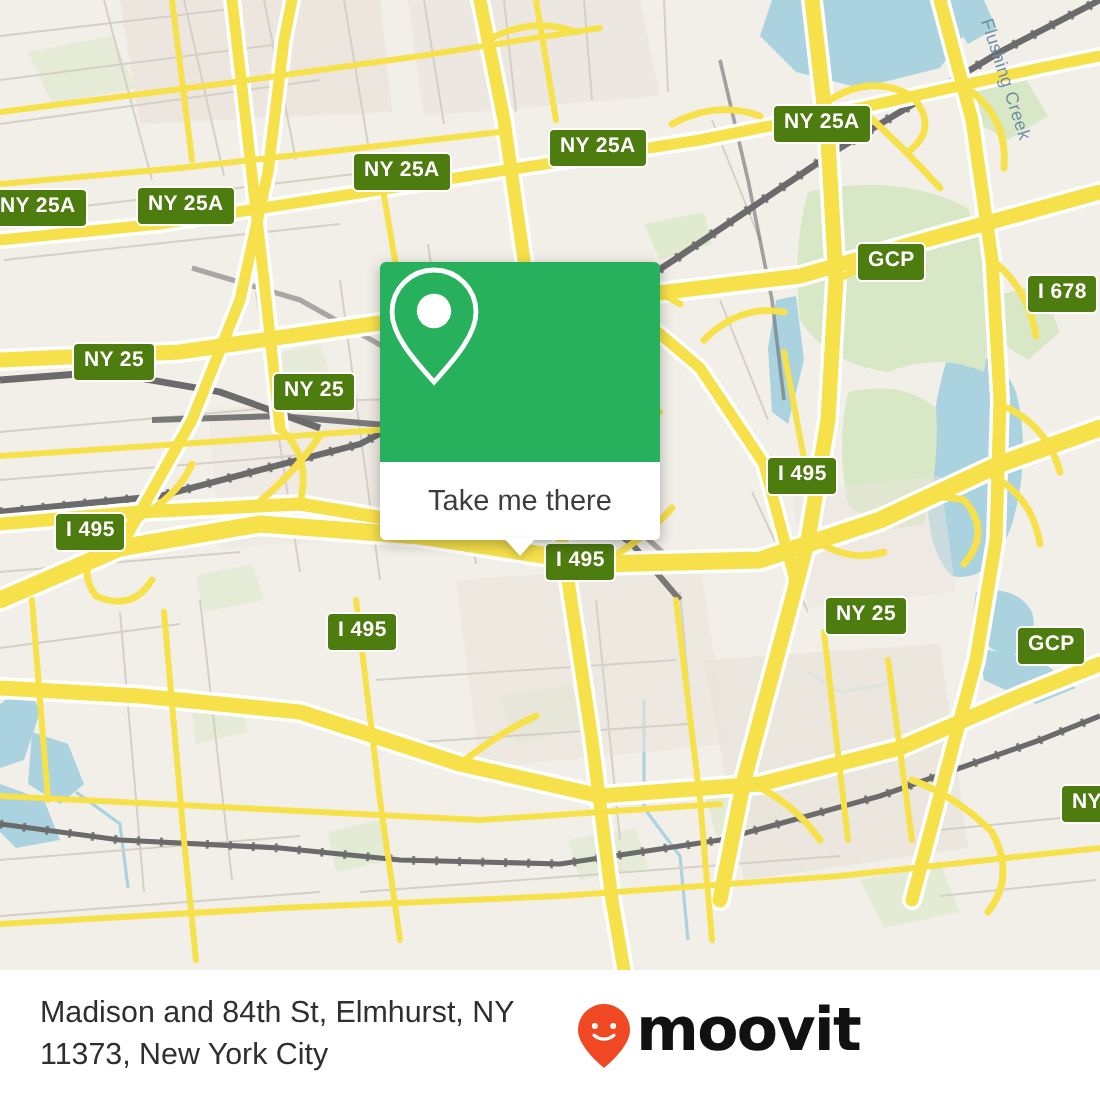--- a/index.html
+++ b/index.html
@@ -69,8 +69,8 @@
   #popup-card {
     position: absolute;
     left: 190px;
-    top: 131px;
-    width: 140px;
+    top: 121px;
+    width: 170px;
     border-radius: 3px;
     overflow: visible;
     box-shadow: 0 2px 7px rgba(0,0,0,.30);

****************

*WHAT YOU NEED TO DO:* Each entry above should be restated word for word, though no picture may appear in the copy.

*ANSWER FOR THIS EXERCISE:*
--- a/index.html
+++ b/index.html
@@ -69,8 +69,8 @@
   #popup-card {
     position: absolute;
     left: 190px;
-    top: 131px;
-    width: 140px;
+    top: 121px;
+    width: 170px;
     border-radius: 3px;
     overflow: visible;
     box-shadow: 0 2px 7px rgba(0,0,0,.30);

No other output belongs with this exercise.